Before Google, I was at Mozilla. I started there in 2013, working on the new Servo browser engine (back in the days of Rust 0.7, when it was still a managed-memory language that looks very different from today)! It was a delightful experience to get to collaborate with the Rust team as the language evolved, alongside the development of the Servo browser engine and several other projects. Later, my primary activity was the work to make it possible to use Rust code in Firefox and share pieces with the community - which was really more about people, processes, and tooling than the language or libraries! I’m excited to have the opportunity here at Google to continue to ship more software that uses Rust while sharing our feedback and contributing back to the community.
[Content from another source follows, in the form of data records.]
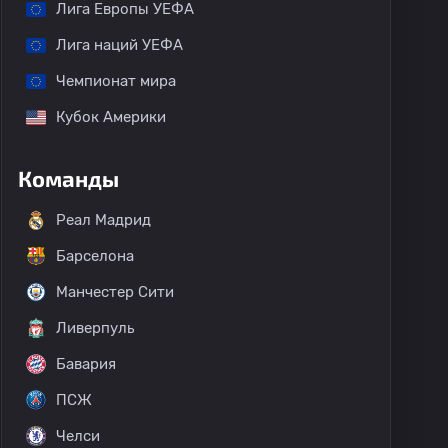
Лига Европы УЕФА
Лига наций УЕФА
Чемпионат мира
Кубок Америки
Команды
Реал Мадрид
Барселона
Манчестер Сити
Ливерпуль
Бавария
ПСЖ
Челси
I’m hopeful that the Foundation will help Rust grow new collaborations around activities that many individuals and companies are doing today that could benefit the broader community. For example, each crate import/update undergoes additional security reviews, license/code verification, and performance analysis internally at most companies, but that information is not shared externally today. Further, while it’s ideal to write new projects in Rust, for most of us, we need to integrate Rust into existing systems - many of which are in C++ and each of which uses a unique set of features that pose challenges to efficient integration with Rust. Collaborating across companies, we could build solutions that work across the industry. Finally, for many critical systems (e.g., device drivers), formal verification that is accessible to Rust developers could also help us eliminate an even broader set of issues in software systems beyond memory safety.

Before Mozilla, my PhD work was on an ML dialect, Manticore, with my contributions focused on compiler optimizations and the runtime (GC, parallelism, core libraries, etc.). A longer time ago, I spent 7 years at Microsoft on Visual Studio working on the IDE and build systems and managing the team that built the new text editor, debugger, and common compiler infrastructure.

Personally, I’m from the Chicago area originally, but have spent most of my management career building and working with hybrid teams and partners spread across the globe. I’ve been a “gym rat” since my teenage years, and one thing I’ve enjoyed has been working out at a variety of curious fitness centers globally with other Rustaceans!